Vincent Roger - Conseiller du 4e arrondissement, conseiller régional d'Île-de-France, délégué spécial de la Région Île-de-France pour Paris 2024

Lycées parisiens : « il me paraît nécessaire, à Paris, de resectoriser les lycées ».

Tribune parue sur leparisien.fr le 6 octobre 2019

« Il me paraît nécessaire de resectoriser les lycées », explique Vincent Roger, conseiller régional et conseiller du 4e arrondissement de Paris dans une tribune au Parisien-Aujourd’hui en France.

En juillet, une mère de famille, m’a montré les documents officiels prouvant que son fils, avec 13,7 de moyenne, avait vu ses sept vœux d’affectation en seconde refusés. L’an dernier, il fallait pour un élève non-boursier près de 17 de moyenne pour passer du collège Charlemagne au lycée du même nom. Tous les ans, des élèves de 3e des collèges parisiens sont victimes d’un système kafkaïen. La chose a pour nom : Affelnet.

Ce logiciel national affecte les élèves pour leur rentrée en classe de seconde. Problème : il est inadapté à la géographie scolaire de la capitale. À Paris, la densité est forte avec plus de cinquante établissements sur 105 km2. « Affelnet Paris » offre la possibilité de choisir. Que du bonheur en perspective ! Surtout lorsque l’on sait que 60 % des élèves obtiennent leur premier choix. Mais le diable se cache dans les détails.
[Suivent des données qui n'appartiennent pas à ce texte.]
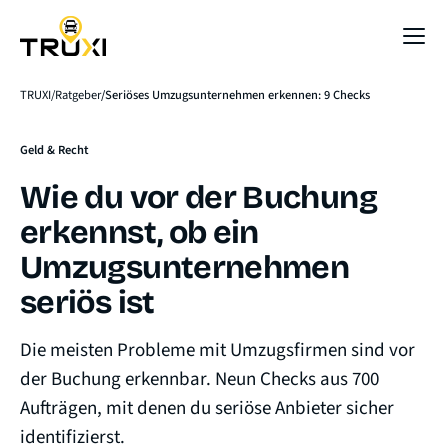
Sofort-Preis
TRUXI
Ratgeber
Seriöses Umzugsunternehmen erkennen: 9 Checks
Geld & Recht
Wie du vor der Buchung
erkennst, ob ein
Umzugsunternehmen
seriös ist
Die meisten Probleme mit Umzugsfirmen sind vor
der Buchung erkennbar. Neun Checks aus 700
Aufträgen, mit denen du seriöse Anbieter sicher
identifizierst.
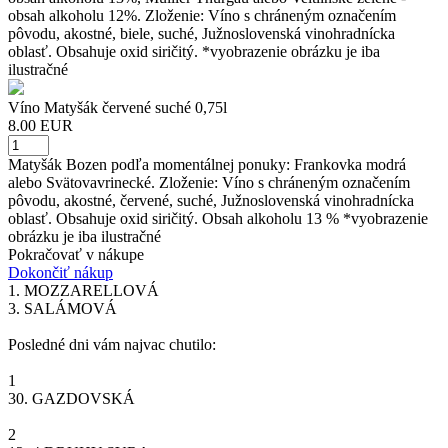
obsah alkoholu 12%. Zloženie: Víno s chráneným označením
pôvodu, akostné, biele, suché, Južnoslovenská vinohradnícka
oblasť. Obsahuje oxid siričitý. *vyobrazenie obrázku je iba
ilustračné
Víno Matyšák červené suché 0,75l
8.00 EUR
Matyšák Bozen podľa momentálnej ponuky: Frankovka modrá
alebo Svätovavrinecké. Zloženie: Víno s chráneným označením
pôvodu, akostné, červené, suché, Južnoslovenská vinohradnícka
oblasť. Obsahuje oxid siričitý. Obsah alkoholu 13 % *vyobrazenie
obrázku je iba ilustračné
Pokračovať v nákupe
Dokončiť nákup
1.
MOZZARELLOVÁ
3.
SALÁMOVÁ
Posledné dni vám najvac chutilo:
1
30.
GAZDOVSKÁ
2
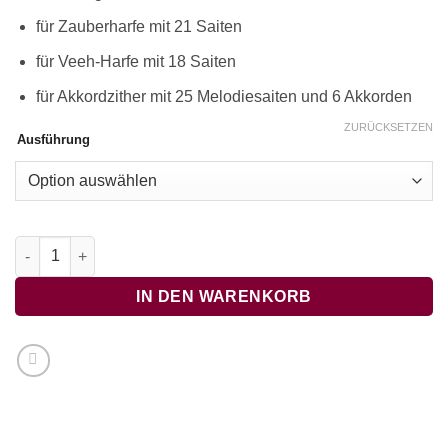
für Zauberharfe mit 21 Saiten
für Veeh-Harfe mit 18 Saiten
für Akkordzither mit 25 Melodiesaiten und 6 Akkorden
ZURÜCKSETZEN
Ausführung
Oh, Susanna Menge
IN DEN WARENKORB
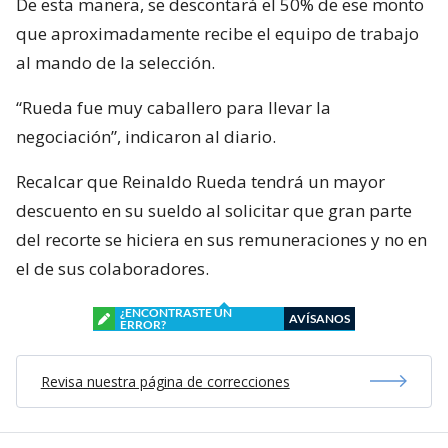
De esta manera, se descontará el 50% de ese monto
que aproximadamente recibe el equipo de trabajo
al mando de la selección.
“Rueda fue muy caballero para llevar la
negociación”, indicaron al diario.
Recalcar que Reinaldo Rueda tendrá un mayor
descuento en su sueldo al solicitar que gran parte
del recorte se hiciera en sus remuneraciones y no en
el de sus colaboradores.
¿ENCONTRASTE UN
AVÍSANOS
ERROR?
Revisa nuestra página de correcciones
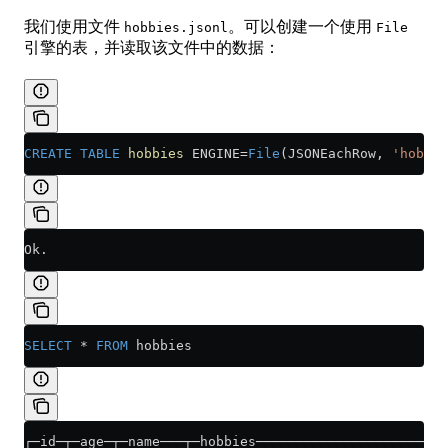
我们使用文件
。可以创建一个使用
hobbies.jsonl
File
引擎的表，并读取该文件中的数据：
CREATE
 TABLE
 hobbies
 ENGINE
=
File
(JSONEachRow, 
'hobbie
Ok.
SELECT
 *
 FROM
 hobbies
┌─id─┬─age─┬─name───┬─hobbies────────────────────────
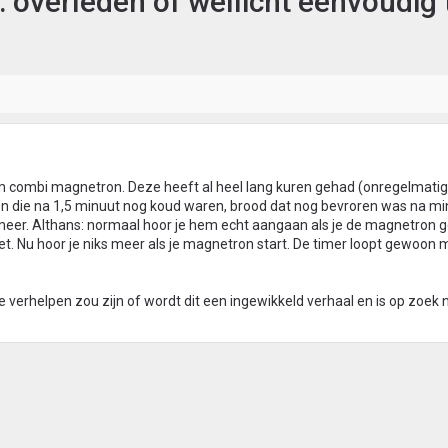
 overleden of wellicht eenvoudig 
 combi magnetron. Deze heeft al heel lang kuren gehad (onregelmatig
n die na 1,5 minuut nog koud waren, brood dat nog bevroren was na mi
eer. Althans: normaal hoor je hem echt aangaan als je de magnetron g
doet. Nu hoor je niks meer als je magnetron start. De timer loopt gewoon 
 te verhelpen zou zijn of wordt dit een ingewikkeld verhaal en is op zoek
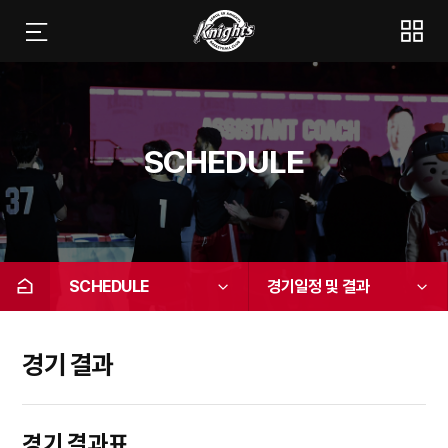
SCHEDULE
SCHEDULE
경기일정 및 결과
경기 결과
경기 결과표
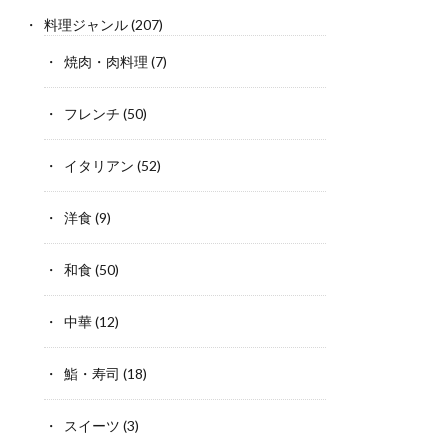
料理ジャンル
(207)
焼肉・肉料理
(7)
フレンチ
(50)
イタリアン
(52)
洋食
(9)
和食
(50)
中華
(12)
鮨・寿司
(18)
スイーツ
(3)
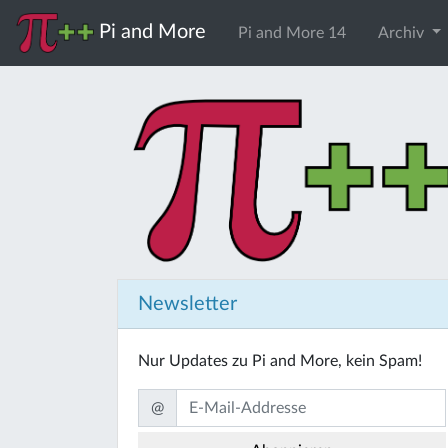
Pi and More
Pi and More 14
Archiv
Newsletter
Nur Updates zu Pi and More, kein Spam!
@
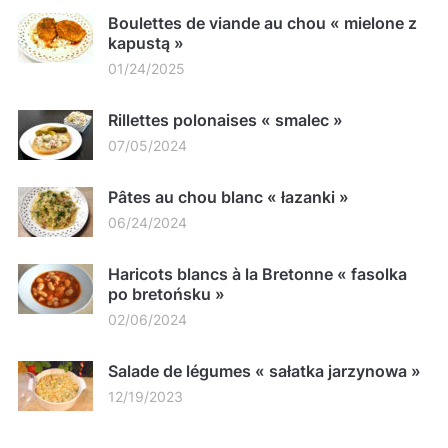
Boulettes de viande au chou « mielone z
kapustą »
01/24/2025
Rillettes polonaises « smalec »
07/05/2024
Pâtes au chou blanc « łazanki »
06/24/2024
Haricots blancs à la Bretonne « fasolka
po bretońsku »
02/06/2024
Salade de légumes « sałatka jarzynowa »
12/19/2023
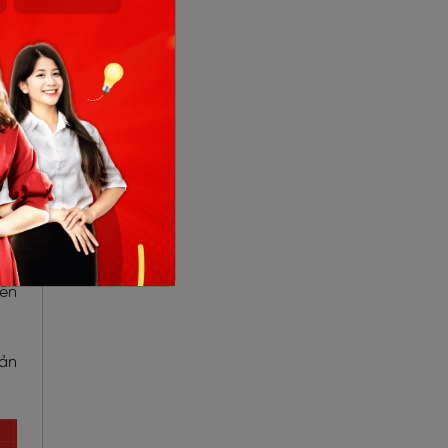
tin
iệc
hay
hay
đến
bản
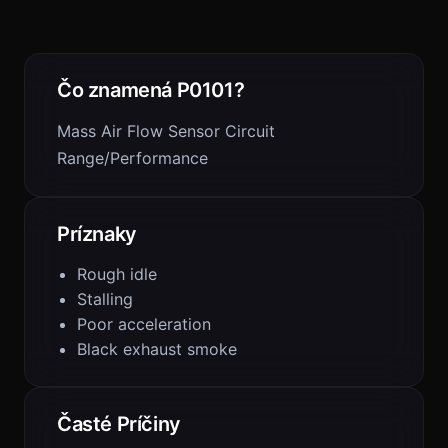
Čo znamená P0101?
Mass Air Flow Sensor Circuit
Range/Performance
Príznaky
Rough idle
Stalling
Poor acceleration
Black exhaust smoke
Časté Príčiny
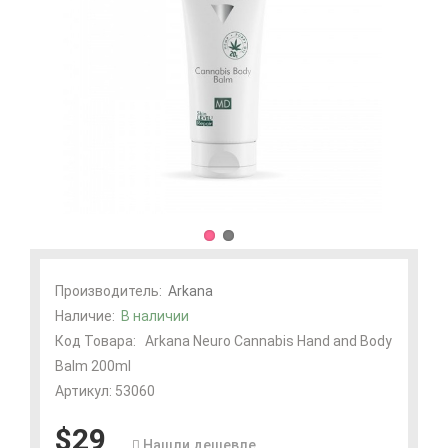
Производитель:
Arkana
Наличие:
В наличии
Код Товара:
Arkana Neuro Cannabis Hand and Body
Balm 200ml
Артикул: 53060
$29
Нашли дешевле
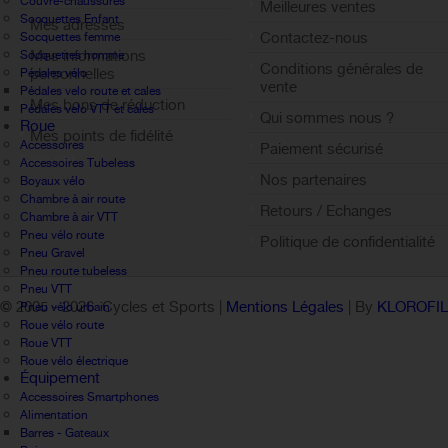
Couvre-chaussures
Meilleures ventes
Socquettes Enfant
Mes adresses
Contactez-nous
Socquettes femme
Mes informations
Socquettes homme
Conditions générales de
personnelles
Pédales vélo
vente
Pédales velo route et cales
Mes bons de réduction
Pédales velo VTT et cales
Qui sommes nous ?
Roue
Mes points de fidélité
Accessoires
Paiement sécurisé
Sign out
Accessoires Tubeless
Nos partenaires
Boyaux vélo
Chambre à air route
Retours / Echanges
Chambre à air VTT
Pneu vélo route
Politique de confidentialité
Pneu Gravel
Pneu route tubeless
Pneu VTT
© 2005 -
2026 Cycles et Sports |
Mentions Légales
| By
KLOROFI
Pneu vélo urbain
Roue vélo route
Roue VTT
Roue vélo électrique
Équipement
Accessoires Smartphones
Alimentation
Barres - Gateaux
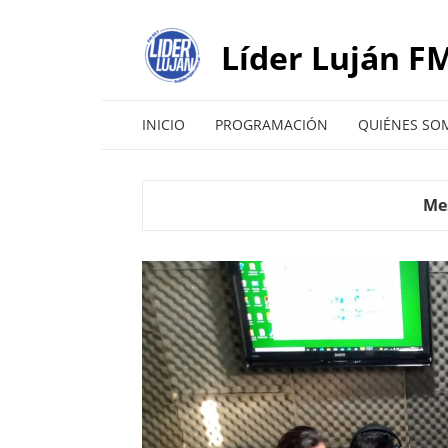
Líder Luján FM
INICIO
PROGRAMACIÓN
QUIÉNES SO
Me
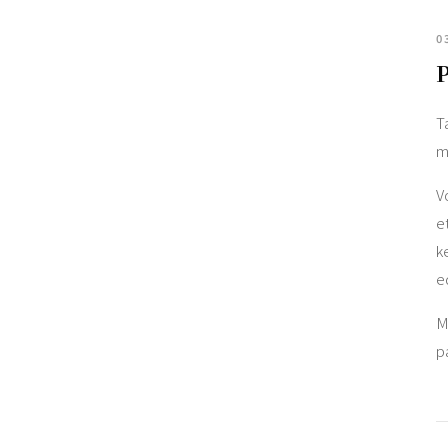
0
P
T
m
V
e
k
e
M
p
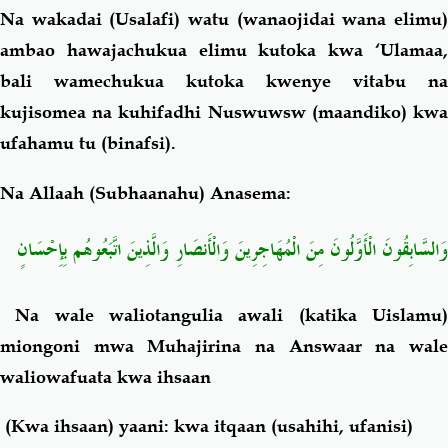
Na wakadai (Usalafi) watu (wanaojidai wana elimu)
ambao hawajachukua elimu kutoka kwa ‘Ulamaa,
bali wamechukua kutoka kwenye vitabu na
kujisomea na kuhifadhi Nuswuwsw (maandiko) kwa
ufahamu tu (binafsi).
Na Allaah (Subhaanahu) Anasema:
وَالسَّابِقُونَ الْأَوَّلُونَ مِنَ الْمُهَاجِرِينَ وَالْأَنصَارِ وَالَّذِينَ اتَّبَعُوهُم بِإِحْسَانٍ
Na wale waliotangulia awali (katika Uislamu
miongoni mwa Muhajirina na Answaar na wale
waliowafuata kwa ihsaan
(Kwa ihsaan) yaani: kwa itqaan (usahihi, ufanisi)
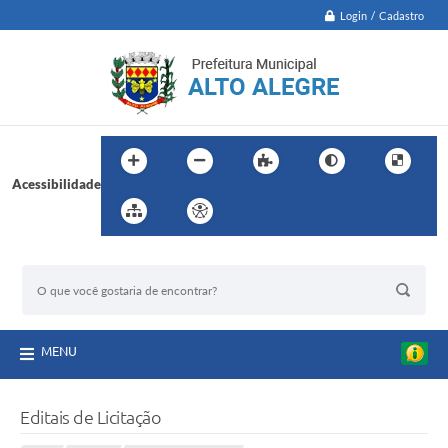
Login / Cadastro
Acessibilidade
BUSCA DO SITE:
MENU
Editais de Licitação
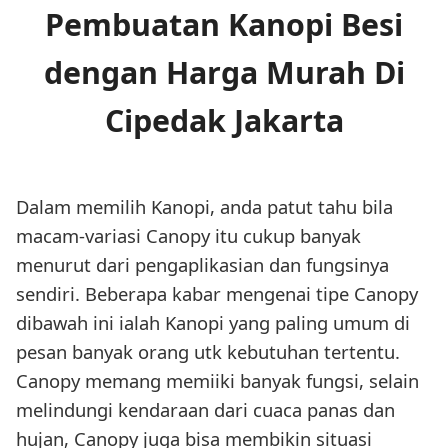
Pembuatan Kanopi Besi
dengan Harga Murah Di
Cipedak Jakarta
Dalam memilih Kanopi, anda patut tahu bila
macam-variasi Canopy itu cukup banyak
menurut dari pengaplikasian dan fungsinya
sendiri. Beberapa kabar mengenai tipe Canopy
dibawah ini ialah Kanopi yang paling umum di
pesan banyak orang utk kebutuhan tertentu.
Canopy memang memiiki banyak fungsi, selain
melindungi kendaraan dari cuaca panas dan
hujan, Canopy juga bisa membikin situasi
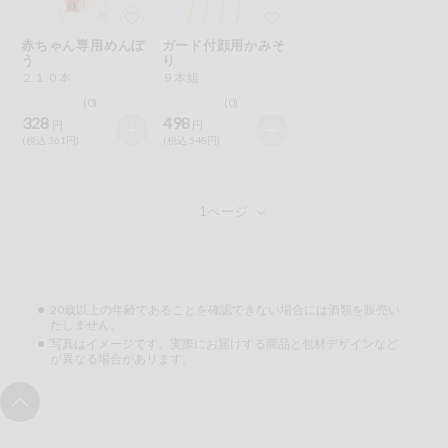
今週のお買い
得
赤ちゃん専用めんぼ
ガード付顔用かみそ
う
り
２１０本
９本組
コープ商品
(0)
(0)
328
498
円
円
今週の新登場
(税込 361円)
(税込 548円)
よりどりでお
トク
複数注文でお
トク
ポイントがも
20歳以上の年齢であることを確認できない場合には酒類を販売い
らえる！
たしません。
写真はイメージです。実際にお届けする商品と包材デザインなど
が異なる場合があリます。
お弁当用商品
かんたん調理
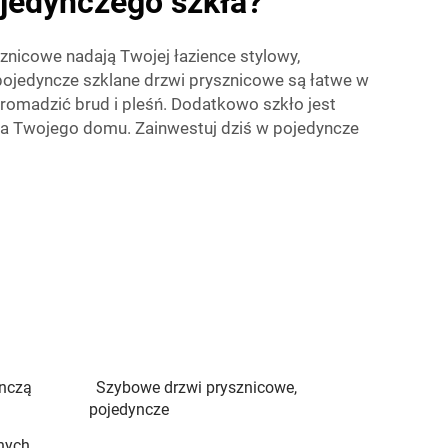
ojedynczego szkła?
nicowe nadają Twojej łazience stylowy,
pojedyncze szklane drzwi prysznicowe są łatwe w
romadzić brud i pleśń. Dodatkowo szkło jest
 dla Twojego domu. Zainwestuj dziś w pojedyncze
ynczą
Szybowe drzwi prysznicowe,
pojedyncze
nych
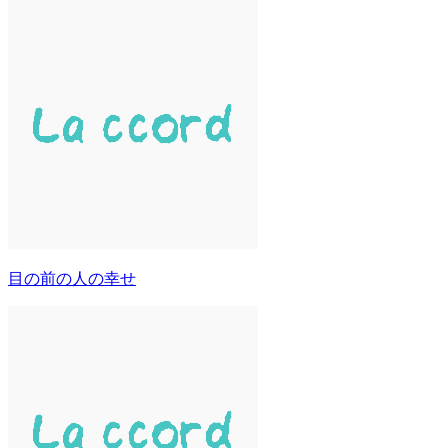
目の前の人の幸せ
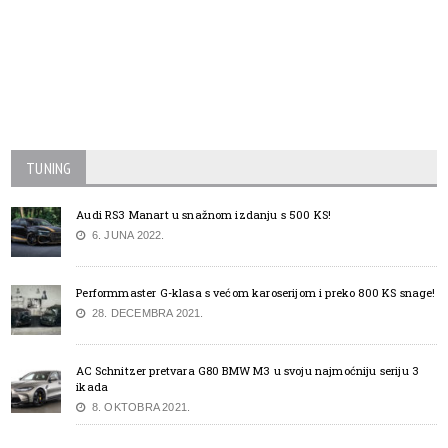
TUNING
Audi RS3 Manart u snažnom izdanju s 500 KS!
6. JUNA 2022.
Performmaster G-klasa s većom karoserijom i preko 800 KS snage!
28. DECEMBRA 2021.
AC Schnitzer pretvara G80 BMW M3 u svoju najmoćniju seriju 3
ikada
8. OKTOBRA 2021.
Paris est ainsi découpé en quatre districts. Affelnet s’établit sur un barème de points : 9600 points pour les résultats scolaires ; un bonus de 9600 si l’élève choisit un lycée de son district ; tout élève boursier a 4800 points d’avance. Chaque élève doit faire huit choix en fin de 3e. Le système instaure de fait une hiérarchie des lycées. Dès l’entrée au collège, les enfants l’intègrent. Conclusion pour tous : « Si tu n’es pas à Condorcet, tu as raté ta vie… » (avec des variantes en fonction du district).